**読解文**
2022年1月03日掲載 − HOME − ぶらぼー! − オーケストラ
コロナ禍でコンサートにいく苦労

ドイツはまだ、デルタ株による感染が収まらない。感染者数は毎日、5桁となっている。死者数も毎日、数百人を数える。


そのためベルリンでは今、コンサートやオペラ公演にいけるのは、ワクチン接種を2回終えたか、コロナ回復者だけに限定されている。さらに、公演終了時間から24時間以内前に抗原検査をして、その陰性証明を提示する必要もある。


会場の入り口で、ワクチン証明ないし回復者証明と、陰性証明がしっかりとチェックされる。


ぼくはこの元旦、ベルリン国立オペラでシュターツカペレ・ベルリンのコンサートにいくことにしていた。演奏されるのは、リヒァルト・シュトラウスの⟪最後の4つの歌⟫と⟪英雄の生涯⟫。アンドレス・オロスコ・エストラーダ指揮、エルザ・ドライシヒ歌のプログラムだった。


大晦日のコンサートと同じプログラム。例年だと、音楽監督のバレンボイムがベートーヴェンの第9を指揮する。だが新年はバレンボイムがヴィーンで、ニューイヤーコンサートを指揮するので、こういうプログラムとなった。


このコンサートにいくことを決めたのは、ほぼ直前だった。


クリスマスの12月26日、友人から急に当日のベルリン国立オペラの⟪ラ・ボエーム⟫のチケットがあるけどいかないかと電話があり、慌てていった。


もう20年近くも前の演出で、ほとんど演出されていないような演出だった。だがその時のシュターツカペレの音が、泣きに泣いてすばらしい。ジーンとくる。ムゼッタ役のドライシヒもとてもよかった。もう一度聞いてみたいなあと思った。


その翌々日の28日、ベルリン国立オペラから2月末までの公演チケットをオンラインで購入すれば、すべて2割引にするというメールがくる。それならと、すぐに元旦のコンサートの一番安いチケットを買った。


ベルリンではちょうど28日から、コンサートとオペラ公演に入るには、ワクチン接種ないしコロナ回復証明だけではだめで、抗原検査による陰性証明も必要になる。コロナ対策強化に伴う客離れを防ぐため、割引措置をとったのだと見られる。


文化公演もコロナ禍で、たいへんなんだなあと思った。それならサポートする意味もあるし、元旦のコンサートに行こうと思った。それ以外にも、2月末までの公演で関心のあるオペラ公演のチケットを購入した。


当日は元旦。抗原検査をしてもらうところも限られている。どの検査場が国立オペラから近くて便利かを調べ、候補地をいくつか頭に入れておいた。

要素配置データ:
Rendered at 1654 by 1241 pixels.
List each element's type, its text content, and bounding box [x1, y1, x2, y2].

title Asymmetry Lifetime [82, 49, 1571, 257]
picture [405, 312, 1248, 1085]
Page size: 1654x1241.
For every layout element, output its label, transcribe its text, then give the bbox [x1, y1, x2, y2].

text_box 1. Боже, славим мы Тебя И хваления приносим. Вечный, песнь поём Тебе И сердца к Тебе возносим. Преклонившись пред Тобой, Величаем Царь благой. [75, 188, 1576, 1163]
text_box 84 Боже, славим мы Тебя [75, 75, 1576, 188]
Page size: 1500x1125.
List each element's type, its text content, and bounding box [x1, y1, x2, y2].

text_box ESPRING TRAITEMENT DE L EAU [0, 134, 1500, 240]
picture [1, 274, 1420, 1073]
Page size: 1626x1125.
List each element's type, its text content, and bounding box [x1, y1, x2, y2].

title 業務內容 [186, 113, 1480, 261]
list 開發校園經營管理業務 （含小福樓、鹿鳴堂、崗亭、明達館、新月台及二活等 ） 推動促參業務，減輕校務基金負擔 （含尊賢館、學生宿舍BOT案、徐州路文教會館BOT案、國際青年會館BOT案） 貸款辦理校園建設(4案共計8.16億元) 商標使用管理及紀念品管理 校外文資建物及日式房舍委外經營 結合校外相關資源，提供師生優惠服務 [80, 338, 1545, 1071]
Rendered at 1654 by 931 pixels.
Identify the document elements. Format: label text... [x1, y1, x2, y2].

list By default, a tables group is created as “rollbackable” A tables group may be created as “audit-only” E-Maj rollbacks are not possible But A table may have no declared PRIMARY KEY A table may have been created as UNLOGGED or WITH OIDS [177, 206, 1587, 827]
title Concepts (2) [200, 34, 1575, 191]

**設問**
1. 読解文の「ベルリンではちょうど28日か」から「ラ公演のチケットを購入した。」までの全体を、「客離れ」を「観客離れ」に改めて書き直してください。
2. 読解文をもとに、次の問いに答えてください。
(a) 元旦のコンサートで演奏されたリヒァルト・シュトラウスの作品は何か。
(b) 12月26日に友人から誘われて観た公演の作品名は何か。
(c) 2月末までの公演チケットをオンラインで購入すると、何割引になるとメールで知らされたか。
3. 読解文に名前が登場する人物をすべて挙げてください。

**解答**
1.
ベルリンではちょうど28日から、コンサートとオペラ公演に入るには、ワクチン接種ないしコロナ回復証明だけではだめで、抗原検査による陰性証明も必要になる。コロナ対策強化に伴う観客離れを防ぐため、割引措置をとったのだと見られる。


文化公演もコロナ禍で、たいへんなんだなあと思った。それならサポートする意味もあるし、元旦のコンサートに行こうと思った。それ以外にも、2月末までの公演で関心のあるオペラ公演のチケットを購入した。

2.
(a) ⟪最後の4つの歌⟫と⟪英雄の生涯⟫
(b) ⟪ラ・ボエーム⟫
(c) 2割引

3.
リヒァルト・シュトラウス
アンドレス・オロスコ・エストラーダ
エルザ・ドライシヒ
バレンボイム
ベートーヴェン